Al contrario que en otras averías, en las que los indicativos son sutiles y progresivos, si se está produciendo retroalimentación en el coche todo ocurre de golpe y de manera violenta: al empezar a quemar el aceite, el tubo de escape empieza a expulsar una humareda blanca de enorme volumen, lo que suele asustar a los conductores que en muchas ocasiones no saben si quiera qué es lo que está pasando.

Cómo evitar la retroalimentación del diésel

El problema es que una vez el coche se ponga a quemar aceite, no parará hasta dejarlo seco, ni siquiera si apagas el motor. Solo hay una solución: calarlo, esperando que salga bien a la primera.

Dado que el motor está a máximas revoluciones, quemará el aceite de manera rápida y tendrás poco tiempo para llevar a cabo la maniobra.
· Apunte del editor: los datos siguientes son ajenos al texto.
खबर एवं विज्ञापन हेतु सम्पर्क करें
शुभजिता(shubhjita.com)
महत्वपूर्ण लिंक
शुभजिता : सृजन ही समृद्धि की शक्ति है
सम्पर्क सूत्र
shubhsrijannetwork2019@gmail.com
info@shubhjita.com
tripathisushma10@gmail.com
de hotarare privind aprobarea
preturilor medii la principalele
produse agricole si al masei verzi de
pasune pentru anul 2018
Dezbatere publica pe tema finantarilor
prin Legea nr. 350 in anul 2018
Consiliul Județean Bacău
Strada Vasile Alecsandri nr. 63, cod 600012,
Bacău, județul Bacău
Para hacerlo con garantías debes seguir estos pasos:

  • Poner la marcha más larga posible, ya sea quinta o sexta

  • Poner el freno de mano

  • Pisar a fondo el freno de pie

  • Soltar de golpe el embrague

Si sueltas el embrague de manera progresiva es posible que no se cale el vehículo, que el mismo embrague se queme y que no puedas volver a intentarlo. Misma situación puede ocurrir si el embrague del vehículo ya tiene mucho desgaste.
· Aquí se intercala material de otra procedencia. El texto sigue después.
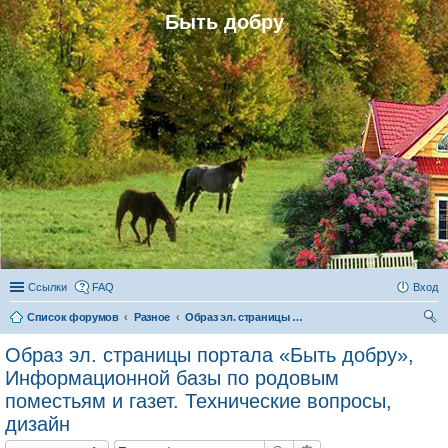
Быть добру
Ссылки
FAQ
Вход
Список форумов
Разное
Образ эл. страницы портала «Быть добру», Информационной базы по родовым поместьям и газет. Технические вопросы, дизайн
ои
Образ эл. страницы портала «Быть добру»,
ск
Информационной базы по родовым
поместьям и газет. Технические вопросы,
дизайн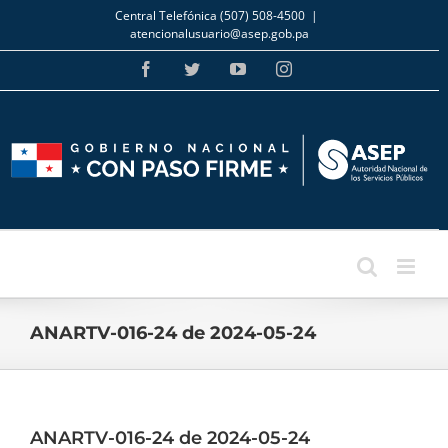
Skip
Central Telefónica (507) 508-4500
|
to
atencionalusuario@asep.gob.pa
content
Facebook
Twitter
YouTube
Instagram
ANARTV-016-24 de 2024-05-24
ANARTV-016-24 de 2024-05-24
Consecuencias de la retroalimentación del diésel

Si consigues parar el proceso a tiempo, lo “único” que tendrás que hacer es reemplazar el turbo, que será la pieza que haya recibido los daños (recordemos que es su avería lo que genera el problema en primer lugar). Se trata de una operación cara, pero considerablemente más barata de lo que supone no llegar a parar la retroalimentación: un motor destrozado que queda inservible.